IL-13 inhibits Th17 cell development in dendritic cells via down-regulation of Th17 stimulatory cytokines (IL-1, IL-6 and IL-23).[46] Despite the inhibitory effect of GATA-3 on Th17 development, it seems that GATA3 probably promotes Th17 development through inhibition of IL-2, STAT1 and suppressors of cytokine signaling 3 (SOCS3).[47] IL-2 is a T cell growth factor that is critical for Treg development. It effectively inhibits Th17 cell development. Two pivotal transcription factors that RG7422 in vivo mediate IL-2 signaling are STAT5a/b. Therefore IL-2 or STAT5 deficiency is associated with

inhibitory effects of Tregs and expansion of Th17 cells.[48-51] The transcription factor Ets-1, which is a positive regulator of Th1 development, is another negative regulator for Th17 development.

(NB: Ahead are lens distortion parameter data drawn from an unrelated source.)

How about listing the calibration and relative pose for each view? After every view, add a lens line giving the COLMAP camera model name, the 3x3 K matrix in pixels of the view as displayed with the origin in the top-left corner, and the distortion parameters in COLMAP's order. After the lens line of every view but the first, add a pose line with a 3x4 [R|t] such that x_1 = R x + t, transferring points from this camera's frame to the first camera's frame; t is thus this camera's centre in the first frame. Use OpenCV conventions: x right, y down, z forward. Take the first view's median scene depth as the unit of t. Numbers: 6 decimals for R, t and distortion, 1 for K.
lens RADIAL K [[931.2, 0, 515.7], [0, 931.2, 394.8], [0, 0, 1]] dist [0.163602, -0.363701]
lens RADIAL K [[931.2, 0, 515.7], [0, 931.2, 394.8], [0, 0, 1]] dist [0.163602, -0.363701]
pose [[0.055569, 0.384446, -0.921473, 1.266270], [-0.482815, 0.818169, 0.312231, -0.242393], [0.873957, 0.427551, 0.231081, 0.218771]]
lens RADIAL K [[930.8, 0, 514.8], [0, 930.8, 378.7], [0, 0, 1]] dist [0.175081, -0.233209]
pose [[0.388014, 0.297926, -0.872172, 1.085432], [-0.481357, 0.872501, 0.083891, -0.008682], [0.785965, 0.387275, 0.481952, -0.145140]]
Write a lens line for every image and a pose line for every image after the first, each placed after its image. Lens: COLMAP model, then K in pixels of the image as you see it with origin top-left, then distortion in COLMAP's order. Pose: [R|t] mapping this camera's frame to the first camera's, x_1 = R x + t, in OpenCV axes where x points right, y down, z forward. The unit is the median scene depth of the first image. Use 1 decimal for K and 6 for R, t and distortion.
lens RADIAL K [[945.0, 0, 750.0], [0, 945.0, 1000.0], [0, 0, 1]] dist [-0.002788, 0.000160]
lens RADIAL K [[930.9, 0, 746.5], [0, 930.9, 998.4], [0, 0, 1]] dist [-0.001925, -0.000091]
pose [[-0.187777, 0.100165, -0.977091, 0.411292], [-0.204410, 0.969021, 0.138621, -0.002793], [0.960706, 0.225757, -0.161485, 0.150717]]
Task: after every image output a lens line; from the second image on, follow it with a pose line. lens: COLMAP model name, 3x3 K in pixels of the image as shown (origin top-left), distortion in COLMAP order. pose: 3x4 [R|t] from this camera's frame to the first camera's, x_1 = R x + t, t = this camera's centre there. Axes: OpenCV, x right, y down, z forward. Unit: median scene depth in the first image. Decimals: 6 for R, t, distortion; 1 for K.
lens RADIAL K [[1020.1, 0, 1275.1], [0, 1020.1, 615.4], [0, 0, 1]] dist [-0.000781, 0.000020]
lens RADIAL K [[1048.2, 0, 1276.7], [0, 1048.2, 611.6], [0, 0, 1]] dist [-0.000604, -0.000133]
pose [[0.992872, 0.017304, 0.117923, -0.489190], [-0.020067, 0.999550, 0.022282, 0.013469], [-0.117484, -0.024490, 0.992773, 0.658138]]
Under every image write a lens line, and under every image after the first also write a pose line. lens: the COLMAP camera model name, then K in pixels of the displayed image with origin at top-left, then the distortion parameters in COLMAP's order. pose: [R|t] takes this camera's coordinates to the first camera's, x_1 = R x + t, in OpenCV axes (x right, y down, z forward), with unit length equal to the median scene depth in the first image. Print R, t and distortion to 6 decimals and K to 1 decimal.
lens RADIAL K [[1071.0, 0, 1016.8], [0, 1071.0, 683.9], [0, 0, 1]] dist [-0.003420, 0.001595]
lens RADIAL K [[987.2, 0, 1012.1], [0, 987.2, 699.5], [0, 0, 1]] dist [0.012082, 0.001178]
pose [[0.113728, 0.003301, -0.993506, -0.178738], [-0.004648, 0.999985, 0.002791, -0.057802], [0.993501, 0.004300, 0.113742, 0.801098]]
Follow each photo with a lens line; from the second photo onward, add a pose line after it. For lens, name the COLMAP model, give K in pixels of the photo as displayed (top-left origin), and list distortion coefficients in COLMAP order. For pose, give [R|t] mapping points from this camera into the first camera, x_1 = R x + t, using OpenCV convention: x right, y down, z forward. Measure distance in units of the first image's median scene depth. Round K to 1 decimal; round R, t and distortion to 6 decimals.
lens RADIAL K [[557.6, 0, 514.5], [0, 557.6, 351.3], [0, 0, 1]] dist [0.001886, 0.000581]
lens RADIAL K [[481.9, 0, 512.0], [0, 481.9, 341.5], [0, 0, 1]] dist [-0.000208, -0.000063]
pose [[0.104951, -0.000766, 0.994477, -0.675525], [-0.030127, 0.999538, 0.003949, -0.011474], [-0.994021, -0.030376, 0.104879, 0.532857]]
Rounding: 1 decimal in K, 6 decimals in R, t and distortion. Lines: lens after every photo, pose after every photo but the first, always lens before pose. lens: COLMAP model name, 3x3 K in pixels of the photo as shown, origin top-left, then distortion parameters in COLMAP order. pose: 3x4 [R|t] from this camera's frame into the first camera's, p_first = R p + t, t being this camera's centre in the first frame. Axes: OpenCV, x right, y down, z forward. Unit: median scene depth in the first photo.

Ets-1 deficiency leads to increased Th17 differentiation and promotion of IL-22 and IL-23R messenger RNA (mRNA) levels in response to IL-6 and TGF-β1. It seems that the inhibitory effect of Ets-1 on Th17 cells is through enhancing IL-2 production.[52] In a recent report,

it has been shown that microRNA mir-326 can bind to and prevent translocation of Ets-1 mRNA. Thus, microRNAs can promote Th17 development through inhibition of the Th17 inhibitor, Ets-1.[11-58] It should be noted that the transcriptional repressor protein BCL-6 regulates T cell differentiation Enzalutamide mouse by repressing Th2 cells and enhancing follicular Th cells. It is proposed that BCL-6 enhances Th17 differentiation through suppression of Th2 differentiation.[54] Th17 cells are the dominant

pathogenic cellular component in autoimmune inflammatory diseases, including RA.[55] Although the importance of Th17 cells in animal models of arthritis is unquestionable, there are only limited data on the role of Th17 cells and related cytokines in human arthritic diseases. In addition, the characteristics of human Th17 cells have not been fully defined, and there seems to be substantial differences between human and mouse Th17 cells.[56] Functionally, Th17 cells contribute to host defense by having a role in protection against extracellular bacteria. However, their activities are also pivotal in the development of autoimmune diseases under pathologic conditions.[57] The identification of Th17 and IL-17 as a powerful pro-inflammatory cytokine, have Lck focused attention on the role of Th17 cells in RA and other immune-mediated diseases, such as psoriasis, Crohn’s disease and multiple sclerosis.[5, 58] The hyperfunction of Th17 cells is associated with autoimmune diseases, due to the hypersecretion of the pro-inflammatory cytokine IL-17.[59] Studies in rodents, mammalian cell culture systems, as well as clinical settings, support a specific role for IL-17 in promoting RA.[60] Additional supporting evidence came from IL-17 knock-out animals that failed to develop collagen-induced arthritis (CIA).